Task instructions —
Gather every line of the listing below that contains the word "wrist".

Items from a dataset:

━━━━━━━━━━━━━━━━━━━━

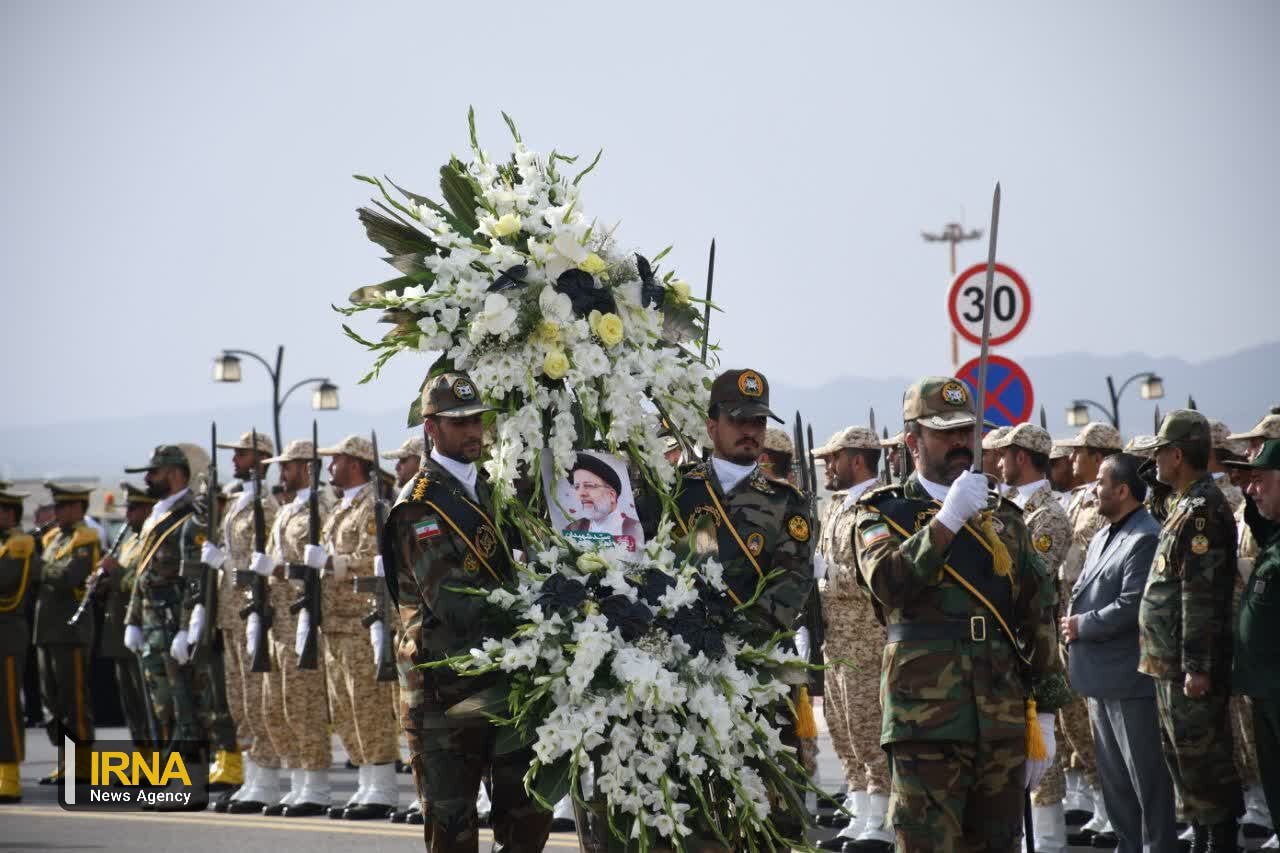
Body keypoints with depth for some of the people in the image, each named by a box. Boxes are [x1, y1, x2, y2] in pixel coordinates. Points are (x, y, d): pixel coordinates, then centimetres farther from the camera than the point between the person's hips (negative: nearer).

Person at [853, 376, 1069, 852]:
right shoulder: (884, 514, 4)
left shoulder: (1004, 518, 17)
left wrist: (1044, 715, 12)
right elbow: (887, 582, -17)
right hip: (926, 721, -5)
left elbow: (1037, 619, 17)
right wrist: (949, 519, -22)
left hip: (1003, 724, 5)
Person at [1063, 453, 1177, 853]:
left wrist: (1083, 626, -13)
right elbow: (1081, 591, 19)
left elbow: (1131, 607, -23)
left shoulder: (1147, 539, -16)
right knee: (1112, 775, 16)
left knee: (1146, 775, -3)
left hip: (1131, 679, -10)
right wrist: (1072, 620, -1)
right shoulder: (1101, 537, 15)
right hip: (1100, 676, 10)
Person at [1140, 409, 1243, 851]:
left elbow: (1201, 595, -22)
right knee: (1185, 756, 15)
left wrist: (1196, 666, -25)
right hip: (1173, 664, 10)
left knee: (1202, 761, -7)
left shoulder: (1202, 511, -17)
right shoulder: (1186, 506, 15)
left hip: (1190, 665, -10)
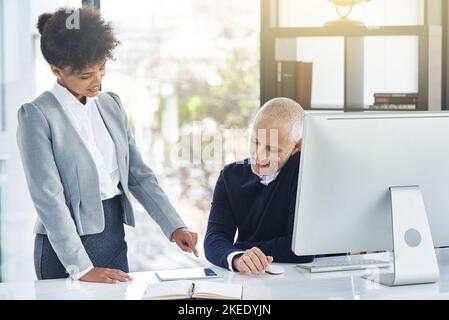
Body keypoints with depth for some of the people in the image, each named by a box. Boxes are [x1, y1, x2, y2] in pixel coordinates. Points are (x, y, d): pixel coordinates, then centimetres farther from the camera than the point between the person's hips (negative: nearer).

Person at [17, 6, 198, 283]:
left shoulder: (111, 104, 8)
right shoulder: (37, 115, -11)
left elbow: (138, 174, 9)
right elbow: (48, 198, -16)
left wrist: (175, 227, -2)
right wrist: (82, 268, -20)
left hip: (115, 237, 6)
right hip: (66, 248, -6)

━━━━━━━━━━━━━━━━━━━━

Written answer —
left wrist: (1044, 715, 12)
right wrist: (949, 519, -22)
left wrist: (1083, 626, -13)
right wrist: (1072, 620, -1)
left wrist: (1196, 666, -25)
left wrist: (175, 227, -2)
right wrist: (82, 268, -20)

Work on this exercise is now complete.